Residents of Penang Retirement Resort have the freedom to choose between fully furnished apartments, where they can enjoy spacious and elegantly designed residences, or assisted living units, which provide additional support and 24-hour nursing care tailored to individual needs. Both options ensure residents can embrace their retirement years with comfort, security, and independence.
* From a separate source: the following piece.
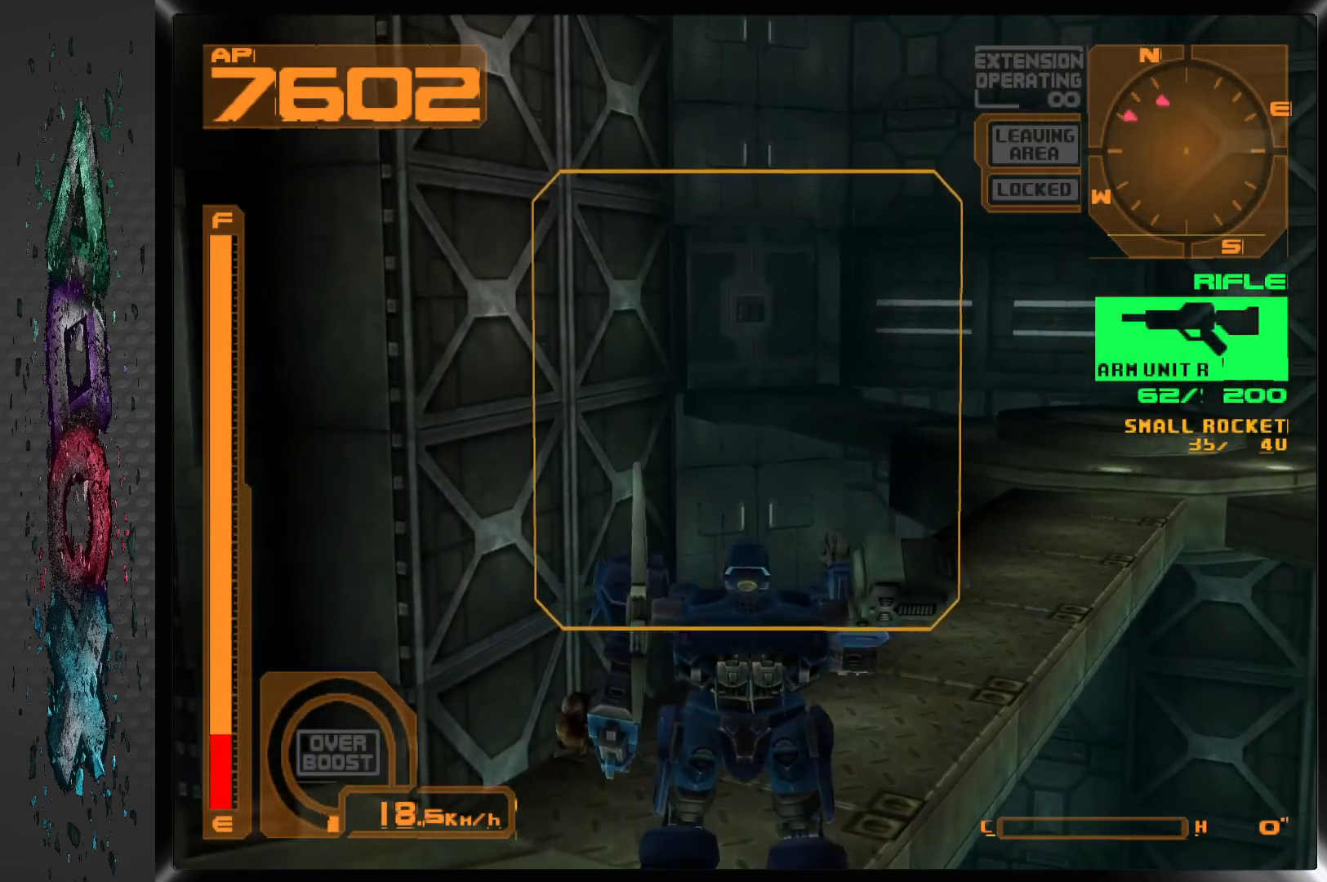
{"buttons": [], "left_stick": "center", "right_stick": "center", "events": [[400, "DPAD_UP", "up"]]}
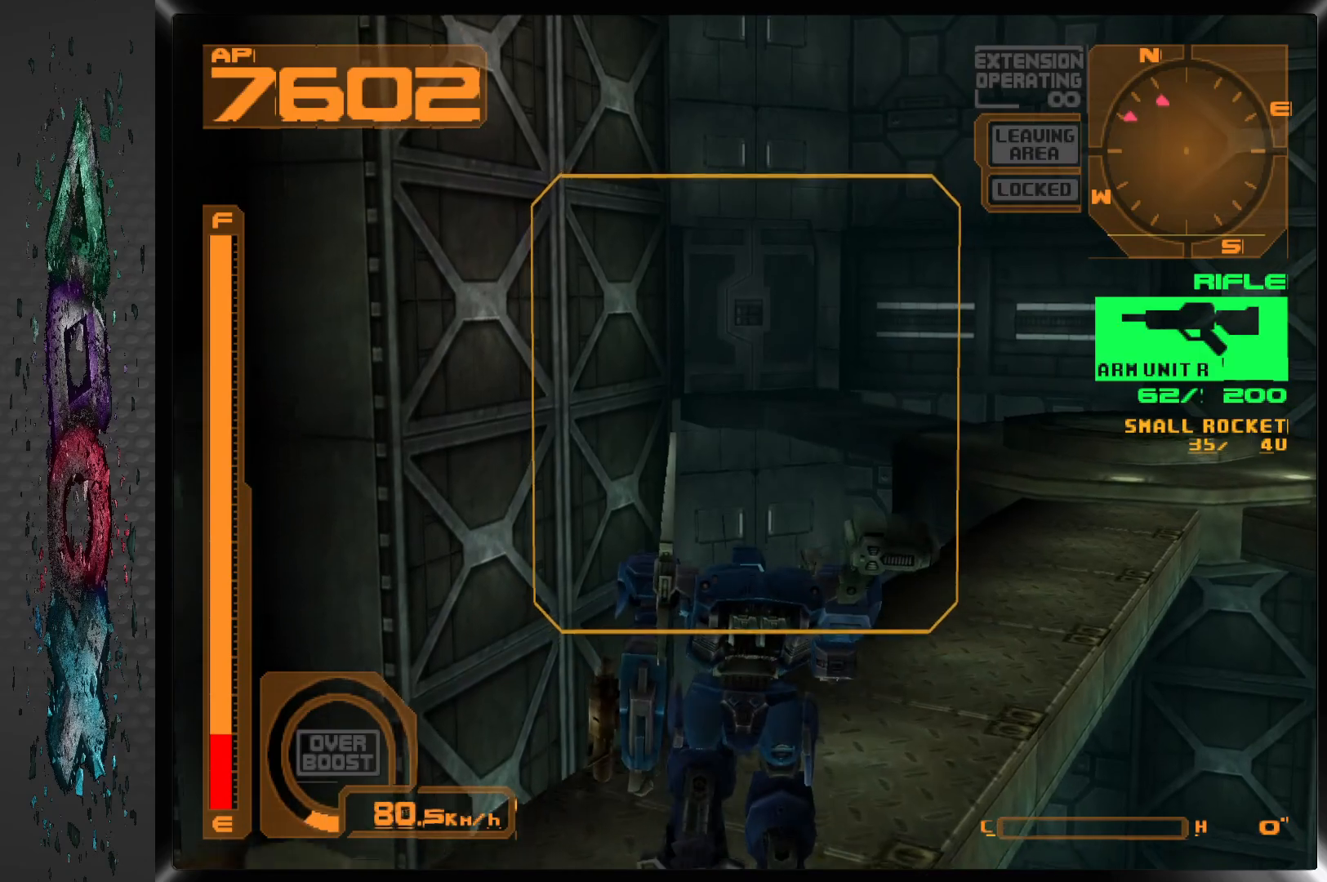
{"buttons": [], "left_stick": "center", "right_stick": "center", "events": [[183, "DPAD_RIGHT", "down"], [467, "DPAD_RIGHT", "up"]]}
The resort boasts a multitude of facilities designed to enhance residents’ well-being and enjoyment of life. From the state-of-the-art physio studio for rehabilitation and wellness to the karaoke room for lively entertainment, residents can indulge in a variety of activities tailored to their interests. Additionally, the fully equipped gymnasium, salon, and spa offer opportunities for relaxation and rejuvenation, while the wellness centre promotes holistic health and vitality.

For those seeking social engagement, the recreation room, equipped with a variety of games, and Horseshoe Bistro offer vibrant spaces where residents can come together to enjoy delightful meals, engage in friendly competition, and forge lasting bonds in a warm and inviting atmosphere. With 24-hour security and concierge services available, residents can rest assured that their needs are met around the clock, ensuring peace of mind and a sense of security in Penang Retirement Resort.

“At Penang Retirement Resort, we are committed to providing retirees with a vibrant and fulfilling lifestyle, supported by unparalleled amenities and personalised care,” said Ms. Ooi, the General Manager. “Our resort is designed to be more than just a place to live; it’s a community where residents can thrive and enjoy every moment of their retirement.”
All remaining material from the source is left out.